SoftBank Group Corp. has reported another loss in its Vision Fund investment unit for the first quarter, despite a rebound in tech stocks. The Japanese conglomerate suffered losses on its unlisted startups in its portfolio, resulting in a loss of ¥297.5 billion ($2 billion) in the three months ended March. This is compared with a ¥2.2 trillion loss a year earlier. The Vision Fund unit lost a record ¥4.3 trillion for the full fiscal year, almost doubling the record loss of ¥2.6 trillion the year before.
This is surprising because technology valuations around the world have largely rebounded this year, with the Nasdaq 100 index, a benchmark for tech stock performance, rallying 20% during the March quarter, lifting share prices for some of SoftBank’s biggest investments. For instance, the South Korean e-commerce company Coupang Inc. gained about 9%, while the Chinese ride-hailing company Didi Global Inc. rose about 20%. SoftBank accounts for such gains in its portfolio companies as profit on its income statement.
However, SoftBank marked down the value of its private companies far more than the increases in its public holdings. It lost about $3.9 billion on its private portfolio during the quarter, while it gained about $1.9 billion with public companies. The company may have marked down the value of private holdings to catch up to the overall market decline from earlier periods. Unlisted names, which account for around 60% of its total investments, had not been marked down more than 20%.
SoftBank’s chief financial officer, Yoshimitsu Goto, led a conference call with investors following the results. Goto acknowledged that the past year had been very rough, and the tech investor was forced to mark down the valuations of almost 350 companies. He suggested that SoftBank may begin to invest more actively again. He said he meets with SoftBank’s founder Masayoshi Son daily and worries about whether Son has enough time to sleep because he is brimming with excitement about artificial intelligence, especially generative AI like ChatGPT.
SoftBank won’t dive into investments right away, but it’s more open to possible deals than it has been in the past. “Last year, unless something unusual happened, we would rather have passed on opportunities,” Goto said. “But this year, if we’re comfortable, after checking every aspect, we want to take steps, one by one.”
Analysts are skeptical about Son jumping back into deal-making mode too quickly. He may need to raise capital through Arm’s IPO before he starts spending money again.

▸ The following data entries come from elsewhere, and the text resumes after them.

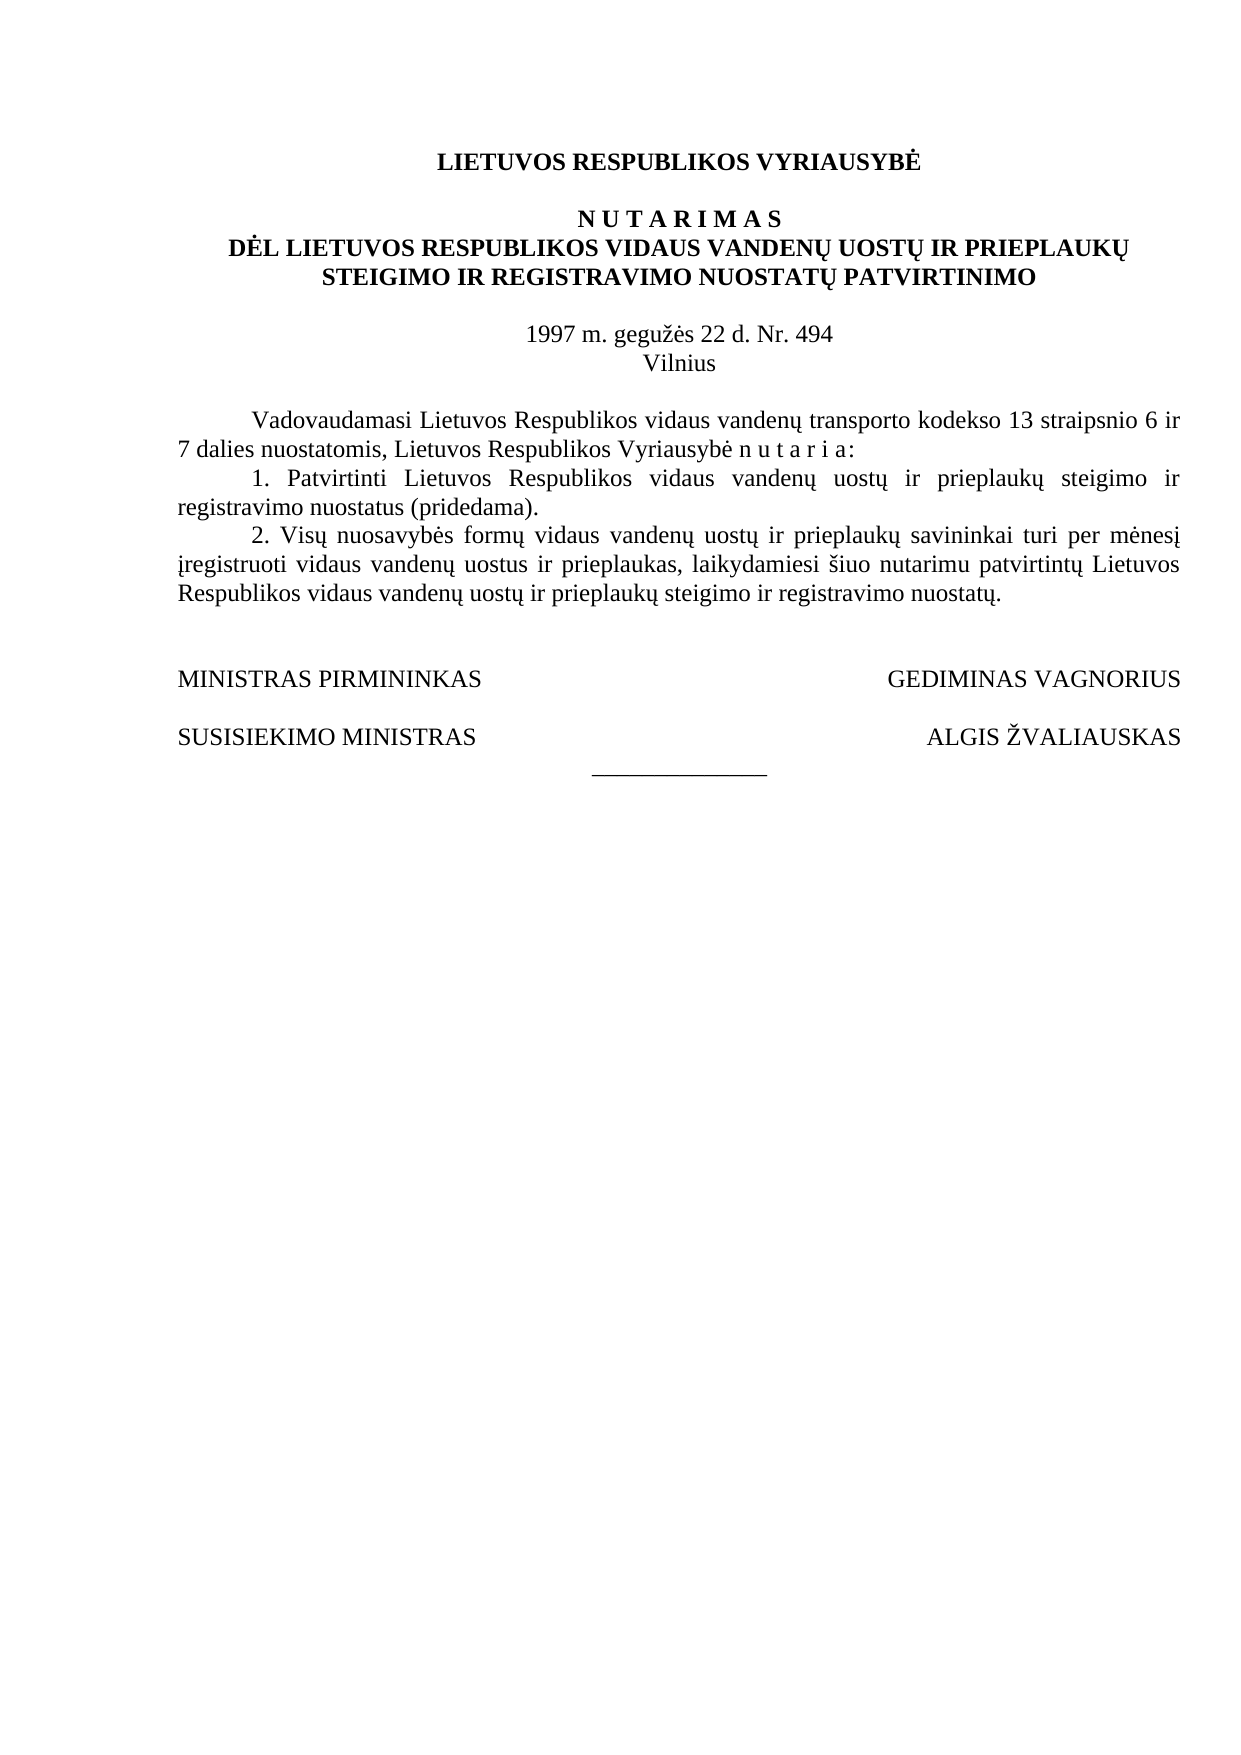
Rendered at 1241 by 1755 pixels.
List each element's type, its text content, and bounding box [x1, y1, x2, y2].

text Vilnius [177, 348, 1181, 377]
text ______________ [177, 751, 1181, 779]
text Ministras Pirmininkas Gediminas Vagnorius [177, 664, 1181, 693]
text Susisiekimo ministras Algis Žvaliauskas [177, 722, 1181, 751]
text 2. Visų nuosavybės formų vidaus vandenų uostų ir prieplaukų savininkai turi per mėnesį įregistruoti vidaus vandenų uostus ir prieplaukas, laikydamiesi šiuo nutarimu patvirtintų Lietuvos Respublikos vidaus vandenų uostų ir prieplaukų steigimo ir registravimo nuostatų. [177, 521, 1181, 607]
text LIETUVOS RESPUBLIKOS VYRIAUSYBĖ [177, 147, 1181, 176]
text Vadovaudamasi Lietuvos Respublikos vidaus vandenų transporto kodekso 13 straipsnio 6 ir 7 dalies nuostatomis, Lietuvos Respublikos Vyriausybė nutaria: [177, 406, 1181, 463]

Bankers have pitched a valuation of between $30 billion to $70 billion for Arm’s listing, reflecting the challenges of valuing the firm against a backdrop of volatile semiconductor equity prices.
SoftBank offloaded an additional $7.3 billion in Alibaba shares this year through prepaid forward contracts. This may have reduced SoftBank’s Alibaba stock to around 3.8%. Goto said SoftBank still has the option to buy back the shares or close out the options.
Last month, SoftBank said it is selling its early-stage venture capital arm SoftBank Ventures Asia Corp. to an entity led by Taizo Son, the younger brother of Masayoshi Son. Terms of the deal weren’t disclosed. The sale of the startup incubator could ease SoftBank’s financing burden, while offloading Alibaba shares in the wake of the e-commerce leader’s plans to split into six parts would help maximize SoftBank’s divestment income. SoftBank is also nearing a deal to sell Fortress Investment Group to Mubadala for as much as $3 billion.